S. Korea (Sort of) Links Humanitarian Aid to Return of Abductees

South Korea’s president has asked North Korea to consider sending home prisoners of war and captured civilians in return for receiving humanitarian aid from Seoul.

President Lee Myung-bak said in an interview published Monday that he wouldn’t seek to link food and fertilizer aid to international efforts to end North Korea’s nuclear weapons programs.

“Still, since we are sending humanitarian aid, the North should consider humanitarian measures, without any condition, on the pending issue of South Korean PoWs and 400 kidnapped fishermen,” Lee said in the interview published in the Maeil Business Newspaper.    [AP]

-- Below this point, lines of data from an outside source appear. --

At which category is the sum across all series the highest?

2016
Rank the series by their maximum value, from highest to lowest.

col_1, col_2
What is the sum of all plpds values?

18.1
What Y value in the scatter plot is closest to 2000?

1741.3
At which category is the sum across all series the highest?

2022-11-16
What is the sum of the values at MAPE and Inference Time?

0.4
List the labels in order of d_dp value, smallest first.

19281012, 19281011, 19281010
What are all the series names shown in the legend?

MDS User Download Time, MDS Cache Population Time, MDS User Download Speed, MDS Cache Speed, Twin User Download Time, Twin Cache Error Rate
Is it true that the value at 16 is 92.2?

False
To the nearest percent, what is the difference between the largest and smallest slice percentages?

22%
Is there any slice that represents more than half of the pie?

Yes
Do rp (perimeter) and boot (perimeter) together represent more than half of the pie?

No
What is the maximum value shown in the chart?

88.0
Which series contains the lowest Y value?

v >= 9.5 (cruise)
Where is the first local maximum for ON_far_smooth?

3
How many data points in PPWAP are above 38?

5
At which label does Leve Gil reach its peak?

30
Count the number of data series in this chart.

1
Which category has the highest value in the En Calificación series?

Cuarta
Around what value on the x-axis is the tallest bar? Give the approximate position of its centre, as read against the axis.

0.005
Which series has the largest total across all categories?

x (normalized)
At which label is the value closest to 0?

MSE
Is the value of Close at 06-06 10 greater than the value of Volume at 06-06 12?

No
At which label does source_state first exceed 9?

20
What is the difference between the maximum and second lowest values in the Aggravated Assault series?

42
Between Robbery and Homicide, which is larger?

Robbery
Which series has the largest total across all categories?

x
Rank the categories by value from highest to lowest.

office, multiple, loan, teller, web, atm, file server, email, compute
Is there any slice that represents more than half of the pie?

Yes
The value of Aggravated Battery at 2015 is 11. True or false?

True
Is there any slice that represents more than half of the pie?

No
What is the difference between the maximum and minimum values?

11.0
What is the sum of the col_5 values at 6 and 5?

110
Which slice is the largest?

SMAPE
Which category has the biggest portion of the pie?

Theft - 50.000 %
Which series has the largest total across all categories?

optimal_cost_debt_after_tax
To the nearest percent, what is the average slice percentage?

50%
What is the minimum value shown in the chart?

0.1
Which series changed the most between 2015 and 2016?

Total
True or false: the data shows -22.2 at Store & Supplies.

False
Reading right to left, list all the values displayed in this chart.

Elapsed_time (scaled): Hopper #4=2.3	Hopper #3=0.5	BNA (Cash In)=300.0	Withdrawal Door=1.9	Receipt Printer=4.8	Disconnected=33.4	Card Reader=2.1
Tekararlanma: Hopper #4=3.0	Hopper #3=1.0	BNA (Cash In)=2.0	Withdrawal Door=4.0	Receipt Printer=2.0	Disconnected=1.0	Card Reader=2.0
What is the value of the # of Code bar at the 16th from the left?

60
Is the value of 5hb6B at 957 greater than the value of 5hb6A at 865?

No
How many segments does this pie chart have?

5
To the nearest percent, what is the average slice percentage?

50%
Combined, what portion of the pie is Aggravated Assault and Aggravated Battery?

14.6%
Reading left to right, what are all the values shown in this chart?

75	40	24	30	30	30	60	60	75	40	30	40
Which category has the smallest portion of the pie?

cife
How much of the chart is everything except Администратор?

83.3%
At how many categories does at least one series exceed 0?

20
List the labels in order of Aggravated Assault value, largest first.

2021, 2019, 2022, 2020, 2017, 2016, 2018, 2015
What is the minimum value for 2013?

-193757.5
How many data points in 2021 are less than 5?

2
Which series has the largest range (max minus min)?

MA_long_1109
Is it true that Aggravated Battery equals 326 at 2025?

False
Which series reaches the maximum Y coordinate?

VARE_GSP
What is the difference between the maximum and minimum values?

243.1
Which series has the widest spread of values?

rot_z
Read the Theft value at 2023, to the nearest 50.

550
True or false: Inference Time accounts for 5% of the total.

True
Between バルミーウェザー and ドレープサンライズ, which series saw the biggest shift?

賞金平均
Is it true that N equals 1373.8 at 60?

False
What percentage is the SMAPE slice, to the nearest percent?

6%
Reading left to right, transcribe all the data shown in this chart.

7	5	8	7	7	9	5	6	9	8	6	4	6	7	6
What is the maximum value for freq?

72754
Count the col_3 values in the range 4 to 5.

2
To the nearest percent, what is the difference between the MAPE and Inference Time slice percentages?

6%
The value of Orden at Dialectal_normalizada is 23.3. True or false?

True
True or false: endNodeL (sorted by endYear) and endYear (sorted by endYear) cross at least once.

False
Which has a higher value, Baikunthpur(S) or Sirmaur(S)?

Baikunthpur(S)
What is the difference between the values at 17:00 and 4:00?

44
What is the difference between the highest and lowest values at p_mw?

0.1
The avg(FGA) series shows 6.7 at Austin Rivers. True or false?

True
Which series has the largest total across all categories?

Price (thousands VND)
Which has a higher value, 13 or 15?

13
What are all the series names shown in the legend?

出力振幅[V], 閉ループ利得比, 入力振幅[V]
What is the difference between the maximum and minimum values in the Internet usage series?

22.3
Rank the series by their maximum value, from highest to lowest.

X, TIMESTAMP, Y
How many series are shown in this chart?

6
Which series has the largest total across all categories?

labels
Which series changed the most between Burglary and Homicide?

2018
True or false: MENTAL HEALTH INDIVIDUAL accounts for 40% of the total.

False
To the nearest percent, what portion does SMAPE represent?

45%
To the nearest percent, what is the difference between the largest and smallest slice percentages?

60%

I strongly support South Korea’s efforts to  get its kidnapped citizens  back, and if I were a person of influence in the Korean government, I wouldn’t give the regime a single won until these people all came home.

Lee is not making a direct conditional linkage here, and I’m glad he isn’t.  The one exception I would make is humanitarian aid.  I’m not comfortable with anything that punishes North Korea’s most powerless people.  The only condition on humanitarian aid  should be transparency.  

What I hope Lee will do is make a direct conditional linkage to things like Kaesong and Kumgang  that  enrich the regime.   Another modest step would be for South  Korea to switch from giving rice to giving corn — to save money, and to provide something that’s as palatable to the poor as it is to the privileged.